Summary: Compares the modern church to the church in Laodicea.
The Church that made God sick -The Church of Laodicea
October 12, 2009
"To the angel of the church in Laodicea write:
These are the words of the Amen, the faithful and true witness, the ruler of God’s creation. I know your deeds, that you are neither cold nor hot. I wish you were either one or the other! So, because you are lukewarm—neither hot nor cold—I am about to spit you out of my mouth. You say, ’I am rich; I have acquired wealth and do not need a thing.’ But you do not realize that you are wretched, pitiful, poor, blind and naked. I counsel you to buy from me gold refined in the fire, so you can become rich; and white clothes to wear, so you can cover your shameful nakedness; and salve to put on your eyes, so you can see. Those whom I love I rebuke and discipline. So be earnest, and repent. Here I am! I stand at the door and knock. If anyone hears my voice and opens the door, I will come in and eat with him, and he with me. To him who overcomes, I will give the right to sit with me on my throne, just as I overcame and sat down with my Father on his throne. He who has an ear, let him hear what the Spirit says to the churches." Revelation 3:14-22
Let’s take a look at our map at see where the church of Laodicea is.
This letter to Laodicea is commonly known as the most harsh and critical of the seven letters Christ sent to His churches in Asia Minor. We know this is a letter addressed, not only to the church in Laodicea, but to all Christ’s churches - over the entire world. It, then, is addressed to Mount Shasta, too. That can make us a little apprehensive about what we might hear this morning. Surely we in Mount Shasta can expect some pretty serious words from the Head of the Church. But before we listen to the message of this letter, notice what Jesus said to Laodicea in verse 19: "As many as I love, I rebuke and chasten." It’s because Christ loved His church in Laodicea that He spoke to her the sharp words He did. And it’s because Christ loves His church here in the mountains of Siskiyou County that He has included this letter in Scripture for our instruction and edification. So let’s listen with a positive and humble frame of mind to these words spoken in love.
Let’s look, first, at verse 14 together: “To the Angel of the church…” This is pretty important. In all seven churches it was the “Angel of the church” to whom the letter was written. The word angel comes from the Greek word ‘angelos’. ‘Angelos’ simply translated means “messenger.” It could mean a heavenly messenger such as those who announced the birth of Jesus to the shepherds on the hillside, or it could mean an earthly messenger, the one whom God has called to take His message to His people.
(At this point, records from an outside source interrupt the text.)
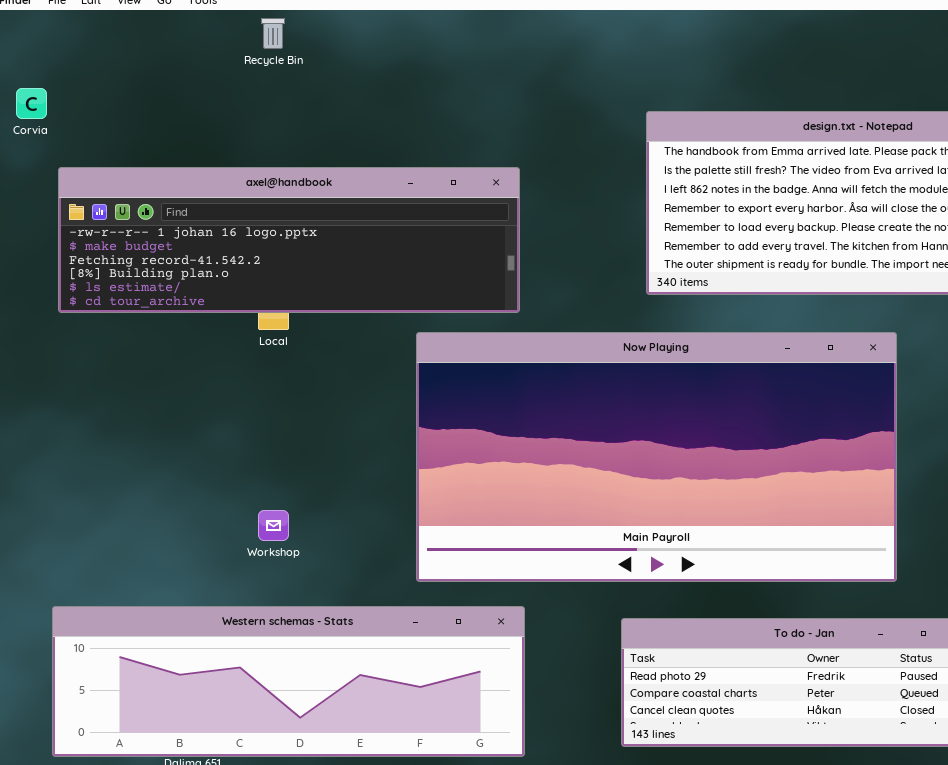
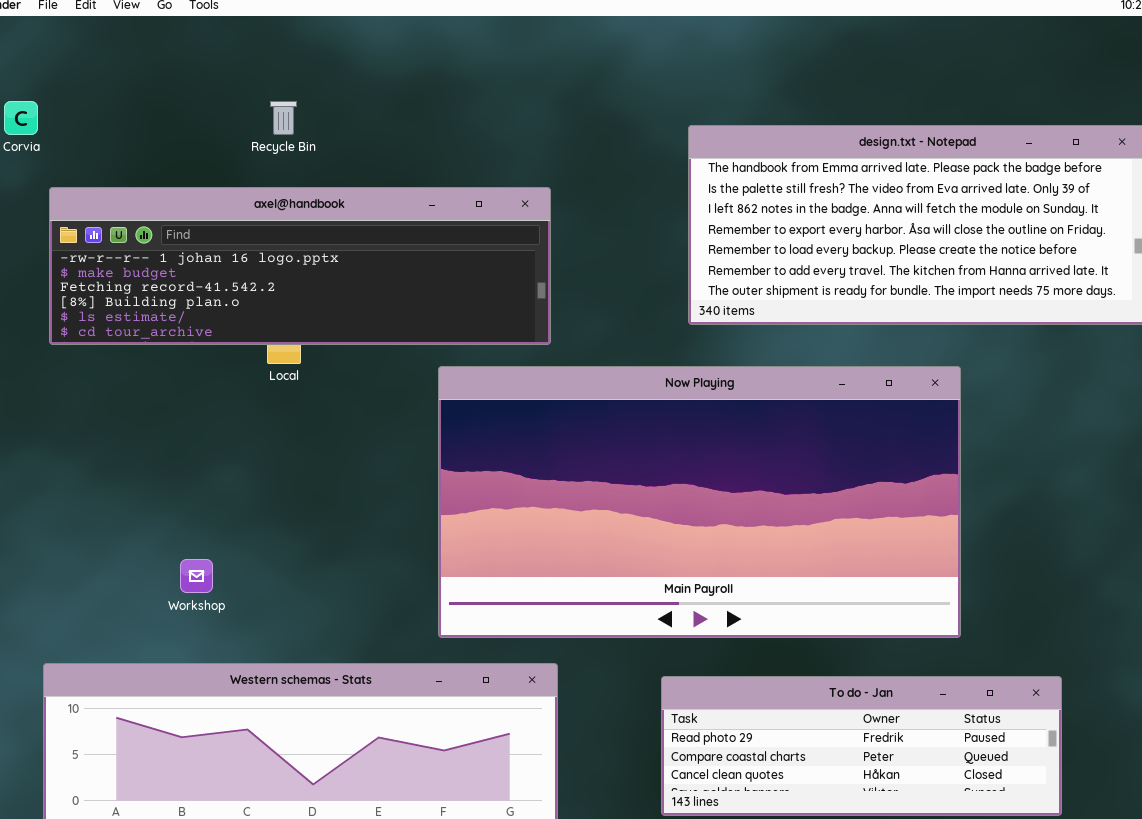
Recycle Bin: [261,18,285,49] -> [270,101,297,135], moved
Workshop: [258,510,289,541] -> [180,559,213,593], moved

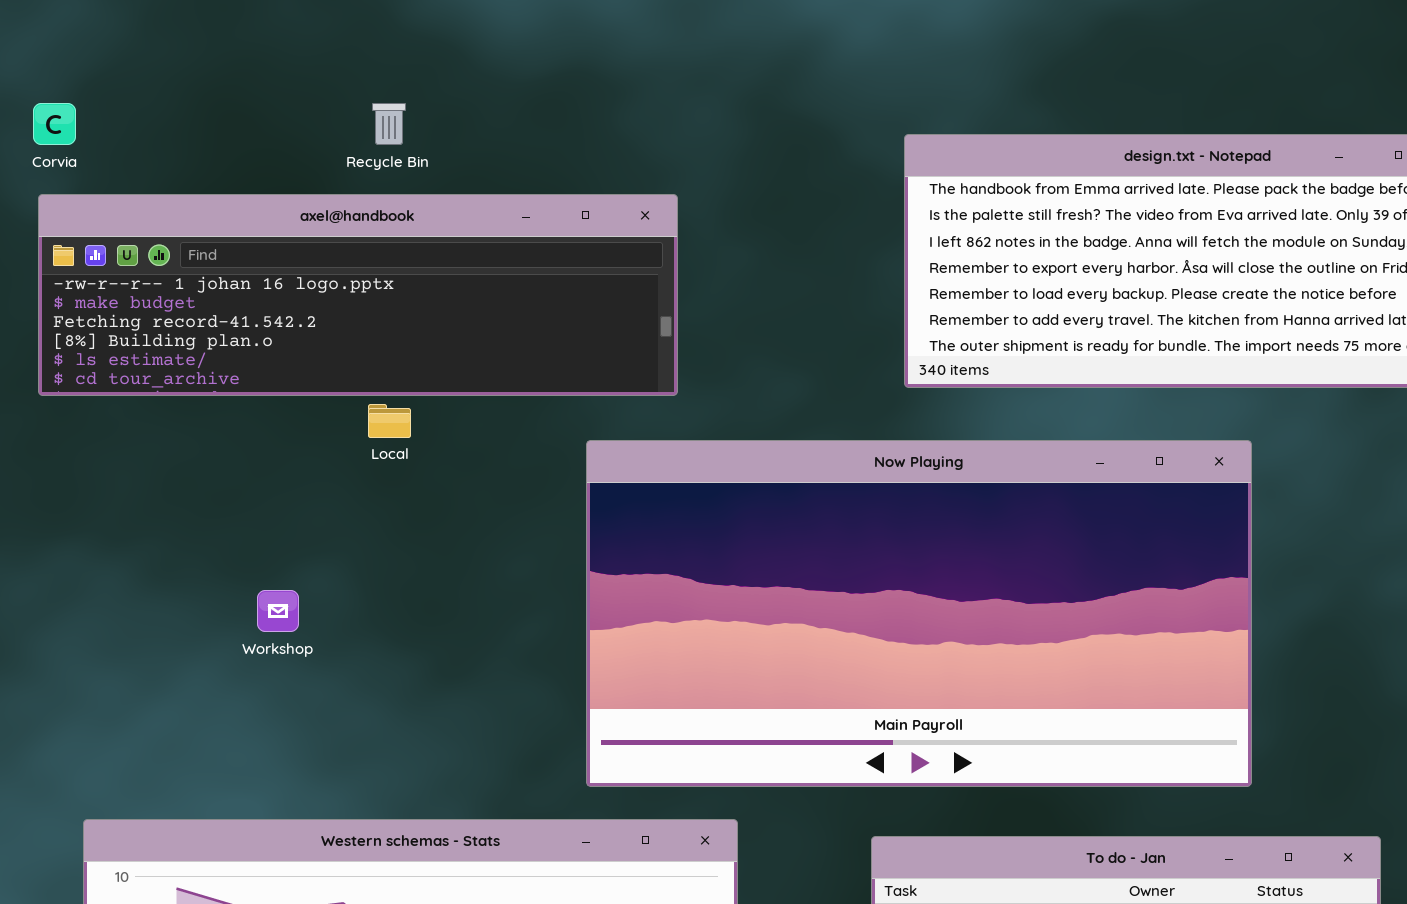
axel@handbook: [49,187,551,345] -> [38,194,678,396], moved
Workshop: [180,559,213,593] -> [257,590,299,632], moved

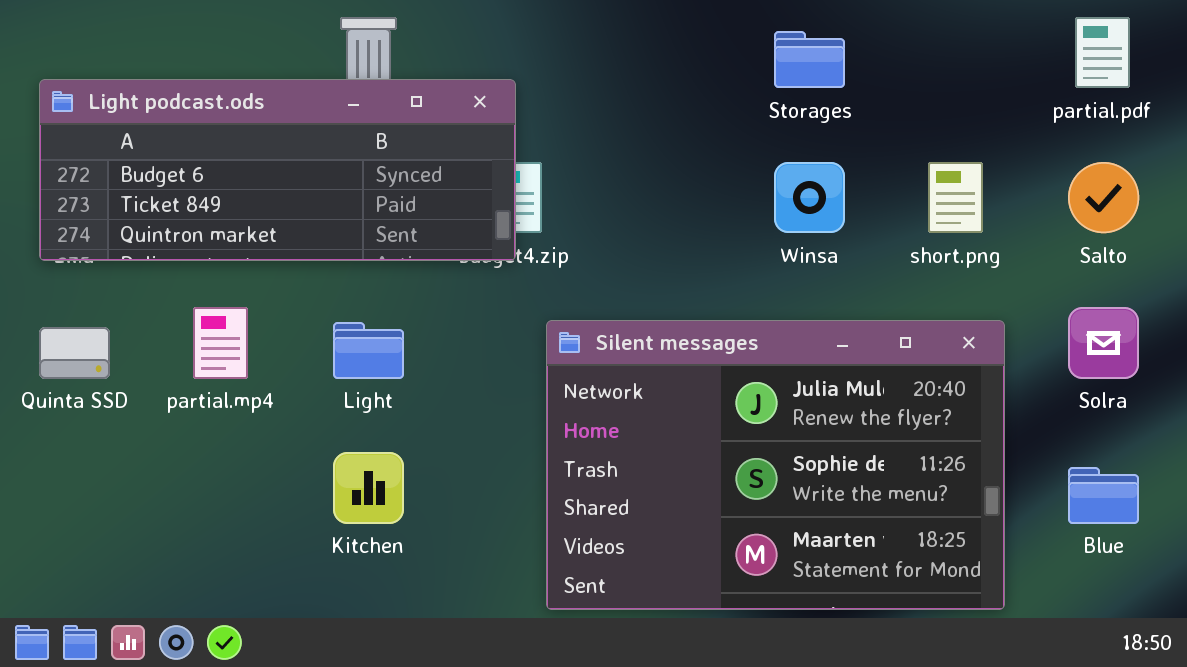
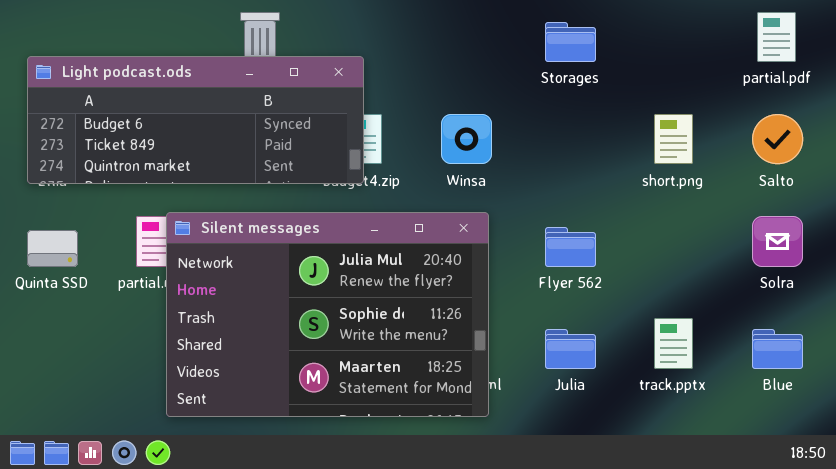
Winsa: [774,162,845,233] -> [441,114,492,164], moved
Silent messages: [546,320,1005,610] -> [166,212,489,417], moved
Most theologians believe that in this case the Bible refers to the earthly messenger – the pastor of the church. I agree. God did not order St. John to write this letter to a celestial being. One translation reads, “To the messenger of the church in Laodicea.” That’s the pastor. The living Bible paraphrases this nicely… “Write this letter to the leader of the church in Laodicea…”
The point is this: God has created a special relationship between Jesus Christ and the pastor of the church. Jesus speaks through the pastor in order to reach the body of believers known as the local church. I don’t know why God decided to do things this way. I don’t know why He organized His body this way. I do know that I have been called by God to be a pastor – and I have faithfully performed my duties for 34 years this month. I was called to become a preacher in 1971, studied at Nazarene bible College for 3 years, and began to pastor in El Sobrante, California the first Sunday of October, 1975. There has never been a day since then that I haven’t been a pastor. It wasn’t something I wanted. It was not something I aspired to. God called – and I responded. And I’ve tried to do my very best for Him. The Bible says,
“Not many of you should presume to be teachers, my brothers, because you know that we who teach will be judged more strictly.” James 3:1
I remember telling the Lord. “I don’t want to be judged more strictly. I want leniency and grace!” But I realize that one day I will have to stand before God and give an account of my work. I will be judged more strictly than others. I try to do everything with that in perspective. That’s why I pray and seek God’s will for each message. That’s why I study – “to show myself approved”. It’s why I went on beyond Bible College to get a Master’s in Christian Education. I want to do the best job I can, not only for Jesus, but for you as well. May God help us!